Xerox has been challenged for several years with a bifurcated brand identity associated both with its old copier business model and its more recent business services strategy. A brand campaign that launched last year aimed to bring B2B customers and consumers alike up-to-date with what Xerox really had become.

Perhaps Xerox’s more significant gap was its business model, not its brand. CEO Ursula Burns sought to make the combination of the two work out, particularly after Xerox bought Affiliated Computer Services, a business outsourcing company, in 2010.

Xerox CEO Ursula Burns

The upshot: today Xerox announced that it is spinning off the services business to its shareholders this year and separating it from the legacy hardware side, creating two distinct and publicly traded companies that are detailed at the Xerox: Path Forward microsite.

One catalyst behind the decision was activist investor Carl Icahn, who amassed an eight percent stake in Xerox late last year and felt its shares were undervalued—but Burns emphasized today that Icahn was not the reason for splitting the company into two publicly traded companies.

“We’re happy that he is in support of it, but he had nothing to do with the initiation, the contemplation, the analysis, or any discussion around the deal,” Burns told CNBC’s Squawk Box. “We are happy that he is in agreement with it, but he did not drive it, as is being reported in the news.”

As part of the corporate uncoupling, Icahn will have three representatives on the board of the services company once it’s spun off. He told CNBC on Thursday that he approved of the split, which he called “a major move” that “will greatly enhance shareholder value” and that he had met with Burns to urge her to pull the lever. Shares of Xerox were down 28 percent from a year earlier.

Specifically, Xerox announced that it would separate into an $11 billion document technology company and a $7 billion business process outsourcing company by the end of this year in order to “maximize return to shareholders and align with current market dynamics.” It’s also looking to cut costs by $2.4 billion over the next three years between both companies.

Xerox Split

As Xerox explained its rationale, “Today’s market realities require greater agility and flexibility, the ability to innovate and adapt technology to address clients’ fast-evolving needs, and a more focused and efficient approach to operations and capital allocation.
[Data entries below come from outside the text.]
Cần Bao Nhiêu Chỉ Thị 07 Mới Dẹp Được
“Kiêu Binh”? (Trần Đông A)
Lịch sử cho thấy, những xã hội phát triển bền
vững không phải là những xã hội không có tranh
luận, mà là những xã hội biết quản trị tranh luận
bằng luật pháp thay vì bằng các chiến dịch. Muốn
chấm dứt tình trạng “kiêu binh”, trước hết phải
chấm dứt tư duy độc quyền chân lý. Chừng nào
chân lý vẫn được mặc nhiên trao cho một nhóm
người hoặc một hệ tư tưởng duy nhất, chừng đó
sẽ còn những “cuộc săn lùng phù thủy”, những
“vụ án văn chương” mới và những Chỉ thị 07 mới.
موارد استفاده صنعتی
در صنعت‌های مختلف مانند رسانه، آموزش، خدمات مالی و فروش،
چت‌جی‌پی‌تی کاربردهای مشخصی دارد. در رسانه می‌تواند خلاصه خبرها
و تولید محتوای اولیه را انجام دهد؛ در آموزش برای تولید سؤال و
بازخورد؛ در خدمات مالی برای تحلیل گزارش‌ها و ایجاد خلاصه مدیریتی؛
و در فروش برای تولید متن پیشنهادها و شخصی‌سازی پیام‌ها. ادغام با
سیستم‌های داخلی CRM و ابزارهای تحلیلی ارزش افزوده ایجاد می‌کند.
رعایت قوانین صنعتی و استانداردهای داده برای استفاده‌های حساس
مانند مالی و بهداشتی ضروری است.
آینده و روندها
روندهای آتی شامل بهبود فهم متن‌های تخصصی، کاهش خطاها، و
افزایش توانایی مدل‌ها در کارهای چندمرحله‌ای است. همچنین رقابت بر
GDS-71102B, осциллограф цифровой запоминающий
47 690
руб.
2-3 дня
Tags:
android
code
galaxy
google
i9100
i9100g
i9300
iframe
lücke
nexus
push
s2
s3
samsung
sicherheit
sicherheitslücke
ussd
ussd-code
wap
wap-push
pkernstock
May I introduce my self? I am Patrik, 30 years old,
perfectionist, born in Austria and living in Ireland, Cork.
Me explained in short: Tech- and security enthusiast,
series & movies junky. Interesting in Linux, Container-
As a result, it has become increasingly clear that the document technology and [services] businesses serve distinct client needs, have different growth drivers, and require customized operating models and capital structures.

“Thus, the separation of the two businesses will enhance their competitive positions and create significant value creation opportunities.”

Interestingly, customer confusion about exactly what Xerox did was behind the brand’s most significant new marketing campaign in years, which it launched in August. “Work Can Work Better” aimed to help B2B customers realize that Xerox could help them sort through the cacophony of digital technologies and possibilities coming at them from every angle—now the job of the business-outsourcing part of the company.